The Meaning Maker: Challenge Yourself to Make a Purposeful Impact

October 30, 2018

A catalyst for transformation, Phill Nosworthy provided insight to ALTA ONE attendees on how to make work and life meaningful in times of massive change. The executive advisor, futurist, speaker and author shared thoughts on personal mastery and the future of work.

He said because people are bombarded with constant options, it makes people doubt they’re doing things right and are in constant comparison mode. People are left searching for an anchor.

“We are in an era where we are experiencing a decline in traditional value centers,” Nosworthy said. “We know that fewer people are going to church and scrutinizing leadership more than ever. Independent thinking is challenging what’s been held as the right way to do things. This is an era in which digital and biological systems are interwoven.”

Nosworthy cited an Accenture study that found 70 percent of recent graduates want to work in a positive environment and where what they do makes a difference. The studay found that 73 percent of this group said finding a job they loved was more important than one that pay well.

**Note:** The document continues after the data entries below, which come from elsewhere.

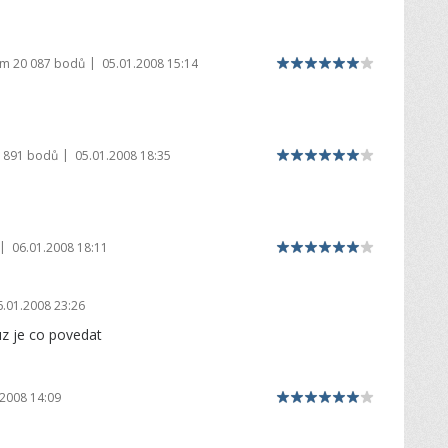
|
em
20 087 bodů
05.01.2008 15:14
|
 891 bodů
05.01.2008 18:35
|
06.01.2008 18:11
6.01.2008 23:26
uz je co povedat
.2008 14:09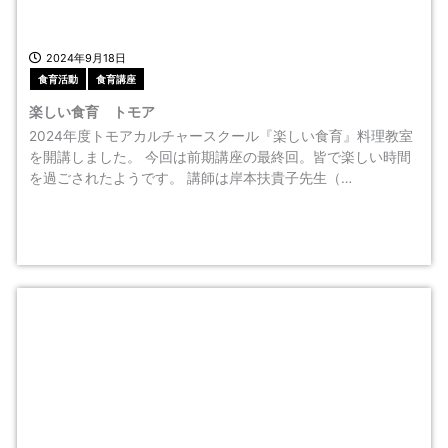
2024年9月18日
食育活動
食育講座
楽しい食育 トモア
2024年度トモアカルチャースクール『楽しい食育』料理教室
を開講しました。 今回は前期講座の最終回。皆で楽しい時間
を過ごされたようです。 講師は岸本扶貴子先生（…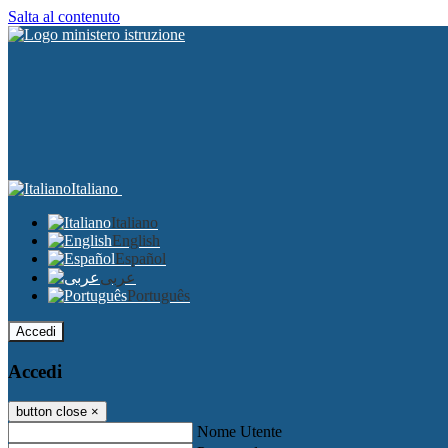
Salta al contenuto
Italiano
Italiano
English
Español
عربى
Português
Accedi
Accedi
button close
×
Nome Utente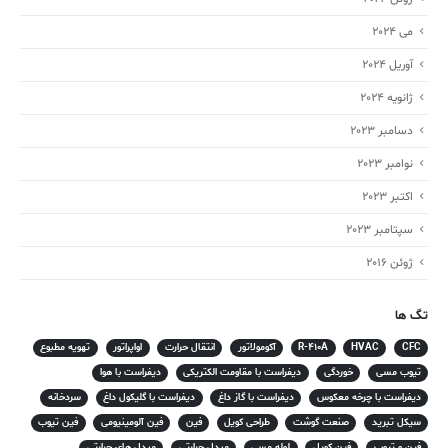
می 2024
آوریل 2024
ژانویه 2024
دسامبر 2023
نوامبر 2023
اکتبر 2023
سپتامبر 2023
ژوئن 2016
تگ ها
CFC
HVAC
R-410A
آکومولاتور
انتقال حرارت
اواپراتور
تهویه مطبوع
تیوب مسی
خوردگی
دیفراست با مقاومت الکتریکی
دیفراست با هوا
دیفراست با چرخه معکوس
دیفراست با گاز داغ
دیفراست با گلیکول داغ
سردخانه
سیکل تبرید
صنعت گوشت
طراحی کویل
فین
فین آلومینیومی
فین تیوب
فین و تیوب
فین کویل
لوله مسی
مبدل حرارتی
مبدل های حرارتی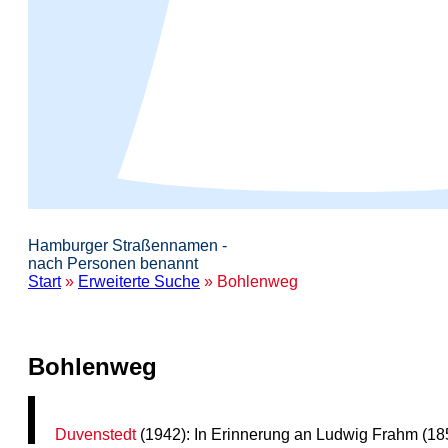
Hamburger Straßennamen -
nach Personen benannt
Start
»
Erweiterte Suche
» Bohlenweg
Bohlenweg
Duvenstedt
(1942): In Erinnerung an Ludwig Frahm (18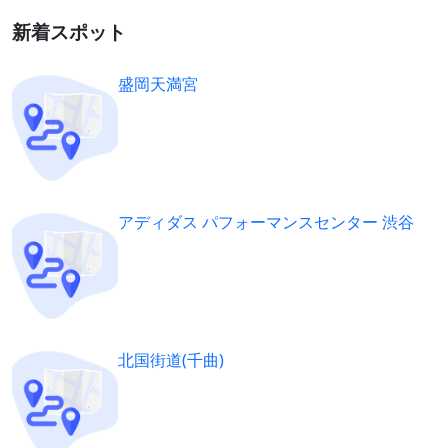
新着スポット
盛岡天満宮
アディダス パフォーマンスセンター 渋谷
北国街道(千曲)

However, Nosworthy said “meaning is massively missing” because 55 percent of workers in the U.S. say their job doesn’t matter to them or anybody else.

“As leaders, we have to learn how to become meaning makers,” Nosworthy said to ALTA ONE attendees.

He offered the following tips to manufacture meaning in your operation:

  1. Mastery: Leaders must tap into the urge to improve, encouraging mastery that will set into motion a positive group of emotional states including pride, satisfaction and ambition. “I’ve found that cultivating a growth mindset, and tracking even small gains in performance leads to radical improvements in confidence, productivity and a growing sense of autonomy within a team,” Nosworthy said. “As a leader, go out of your way to give growth focused feedback and celebrate effort even more than you celebrate achievement. In this way you will be doubling down on one of the most vital pillars of meaning at work—mastery.
  2. Autonomy: People become internally driven when they feel in charge of their own work and fate. Nosworthy said this is why ideas such as intrapreneurship and job crafting are becoming popular. He quoted psychologist Dan Pink who said, “whilst control might lead to compliance, it’s autonomy that leads to engagement.” “The trick here is to match the level of autonomy you are prepared to give with the level of experience your team member has along with the level of responsibility they are prepared to own,” Nosworthy said.
  3. Purpose: Employees need to know that there is a point to what they are doing. To help your team find purpose in what they do, Nosworthy said to ask, “Beyond making money, why do we do what we do?” No matter the answer, “it should be something that is compelling enough to get people through the inevitable hard days, and focus their effort every other day,” he added.
  4. Connection: The National Bureau of Economic Research studied 5,000 participants The group concluded that doubling your group of friends has the same effect on your wellbeing as increasing your income by 50 percent. Nosworthy said we are hardwired for connection. Finding connections within your team deepens the sense of meaning in the workplace. workplace. “It is no coincidence that whether or not you have a best friend at work is one of Gallop’s key indicators of employee engagement and team productivity,” Nosworthy said. “As an organization you must constantly ask, “What are we doing to foster connection?”
  5. Contribution: Teams need to be able to see the benefit their work has on others. Nosworthy said this fundamental lies at the heart of the meaning maker quest. Contribution focused activities like corporate volunteering, matched giving and philanthropic investing are rising in prominence because organizations know that it matters to the way that people think about their work. “Writing a smart giving strategy into the DNA of your team is one of surest ways to make sure people love showing up to where they work each day,” Nosworthy added.
  6. Challenges: This is about growing, learning and overcoming obstacles. According to Nosworthy, the best performers embrace fear and step out of their comfort zones, because putting themselves under the right kind of stress can trigger huge results. “The best challenges are far enough ahead to cause your employees to stretch but close enough within reach. Leaders must get that calibration spot on,” Nosworthy said.

In closing, Nosworthy shared a story about the alchemist’s creed. Alchemists were people who took things of little value and created gold out of them.

“Everyone thought the process was the power. It wasn’t. it was the person,” Nosworthy said. “Alchemsist knew it was the person who put the process into practice. The real craft was being the person who was blessed doing a simple process. This is why meaning makers can’t give direction for people to places they’ve never been.”

One of the most fundamental gaps in business today is skill and character. According to Nosworthy, there are plenty of skilled people with no character.

“Your skill can take you to places that your character can’t sustain you,” he said. “The size of the gap between skill and character is the size of disfunction in your life. The challenge as a meaning maker is to close that gap. You can do that through knowledge and application.”